### Dataset excerpts
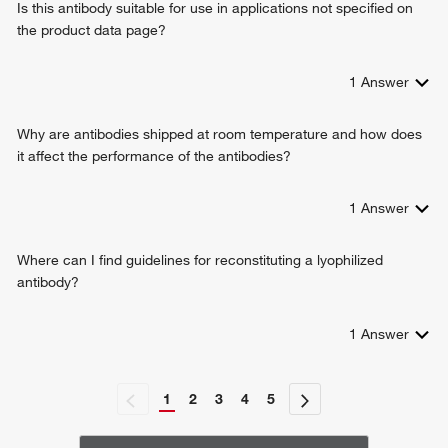
Is this antibody suitable for use in applications not specified on
the product data page?
1
Answer
Why are antibodies shipped at room temperature and how does
it affect the performance of the antibodies?
1
Answer
Where can I find guidelines for reconstituting a lyophilized
antibody?
1
Answer
1
2
3
4
5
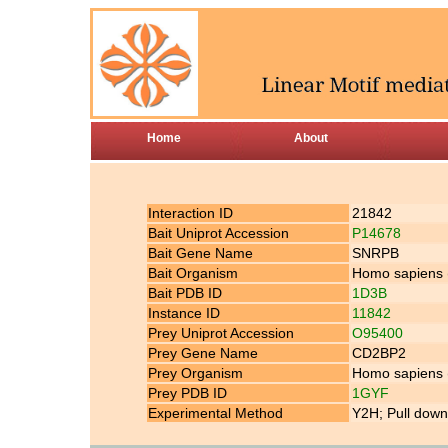
Home
About
Interaction ID
21842
Bait Uniprot Accession
P14678
Bait Gene Name
SNRPB
Bait Organism
Homo sapiens
Bait PDB ID
1D3B
Instance ID
11842
Prey Uniprot Accession
O95400
Prey Gene Name
CD2BP2
Prey Organism
Homo sapiens
Prey PDB ID
1GYF
Experimental Method
Y2H; Pull down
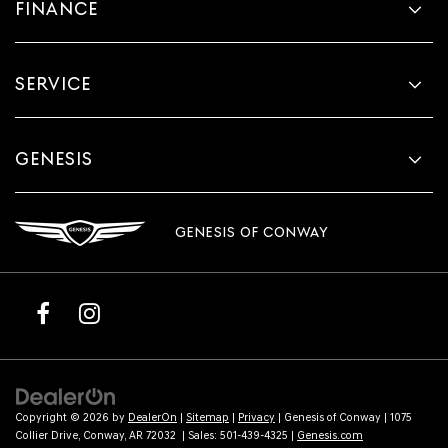
FINANCE
SERVICE
GENESIS
GENESIS OF CONWAY
Copyright © 2026
by
DealerOn
|
Sitemap
|
Privacy
| Genesis of Conway
|
1075
Collier Drive,
Conway,
AR
72032
| Sales:
501-439-4325
|
Genesis.com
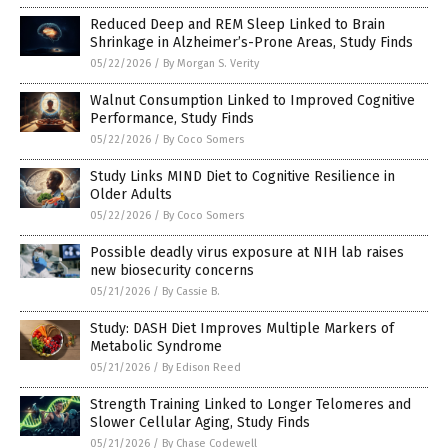
Reduced Deep and REM Sleep Linked to Brain
Shrinkage in Alzheimer’s-Prone Areas, Study Finds
05/22/2026
/
By Morgan S. Verity
Walnut Consumption Linked to Improved Cognitive
Performance, Study Finds
05/22/2026
/
By Coco Somers
Study Links MIND Diet to Cognitive Resilience in
Older Adults
05/22/2026
/
By Coco Somers
Possible deadly virus exposure at NIH lab raises
new biosecurity concerns
05/21/2026
/
By Cassie B.
Study: DASH Diet Improves Multiple Markers of
Metabolic Syndrome
05/21/2026
/
By Edison Reed
Strength Training Linked to Longer Telomeres and
Slower Cellular Aging, Study Finds
05/21/2026
/
By Chase Codewell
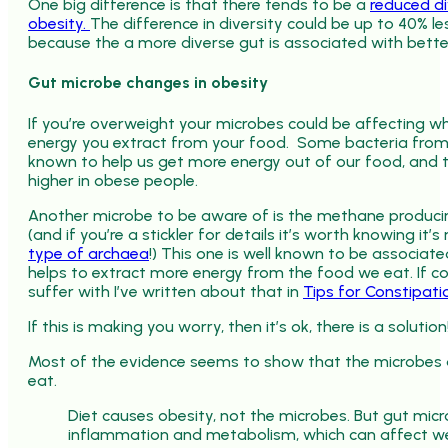
One big difference is that there tends to be a
reduced di
obesity.
The difference in diversity could be up to 40% le
because the a more diverse gut is associated with bette
Gut microbe changes in obesity
If you’re overweight your microbes could be affecting
energy you extract from your food. Some bacteria from 
known to help us get more energy out of our food, and
higher in obese people.
Another microbe to be aware of is the methane produc
(and if you’re a stickler for details it’s worth knowing it’s 
type of archaea
!) This one is well known to be associat
helps to extract more energy from the food we eat. If c
suffer with I’ve written about that in
Tips for Constipati
If this is making you worry, then it’s ok, there is a solution
Most of the evidence seems to show that the microbes 
eat.
Diet causes obesity, not the microbes. But gut mic
inflammation and metabolism, which can affect we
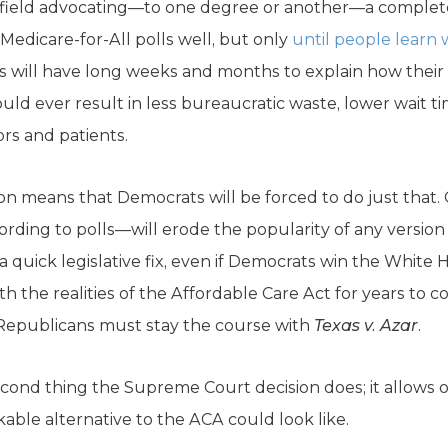
 field advocating—to one degree or another—a comple
 Medicare-for-All polls well, but only
until people learn w
s will have long weeks and months to explain how thei
d ever result in less bureaucratic waste, lower wait t
rs and patients.
n means that Democrats will be forced to do just that.
cording to polls—will erode the popularity of any version 
a quick legislative fix, even if Democrats win the White 
th the realities of the Affordable Care Act for years to 
Republicans must stay the course with
Texas v. Azar
.
econd thing the Supreme Court decision does; it allows
able alternative to the ACA could look like.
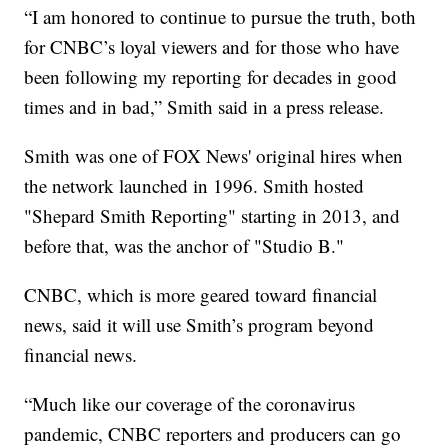
“I am honored to continue to pursue the truth, both
for CNBC’s loyal viewers and for those who have
been following my reporting for decades in good
times and in bad,” Smith said in a press release.
Smith was one of FOX News' original hires when
the network launched in 1996. Smith hosted
"Shepard Smith Reporting" starting in 2013, and
before that, was the anchor of "Studio B."
CNBC, which is more geared toward financial
news, said it will use Smith’s program beyond
financial news.
“Much like our coverage of the coronavirus
pandemic, CNBC reporters and producers can go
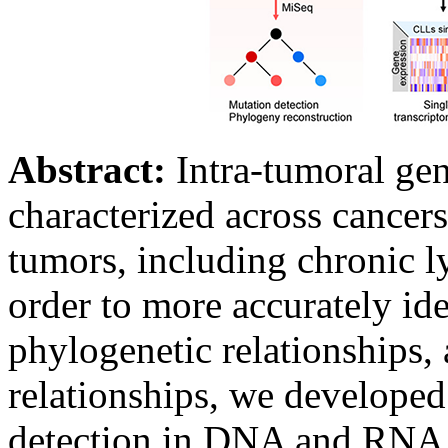
Abstract:
Intra-tumoral gen
characterized across cance
tumors, including chronic 
order to more accurately ide
phylogenetic relationships
relationships, we developed
detection in DNA and RNA i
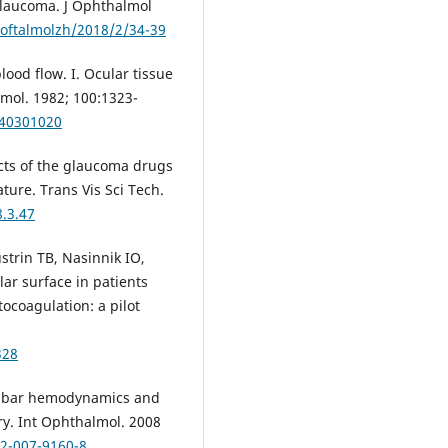
 glaucoma. J Ophthalmol
/oftalmolzh/2018/2/34-39
lood flow. I. Ocular tissue
mol. 1982; 100:1323-
040301020
ects of the glaucoma drugs
ure. Trans Vis Sci Tech.
8.3.47
trin TB, Nasinnik IO,
ar surface in patients
ocoagulation: a pilot
328
obulbar hemodynamics and
y. Int Ophthalmol. 2008
92-007-9160-8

### TASK TO COMPLETE
Copy out each line of the data in which the word "your" appears.

### SOLUTION
If you’re overweight your microbes could be affecting
energy you extract from your food. Some bacteria from 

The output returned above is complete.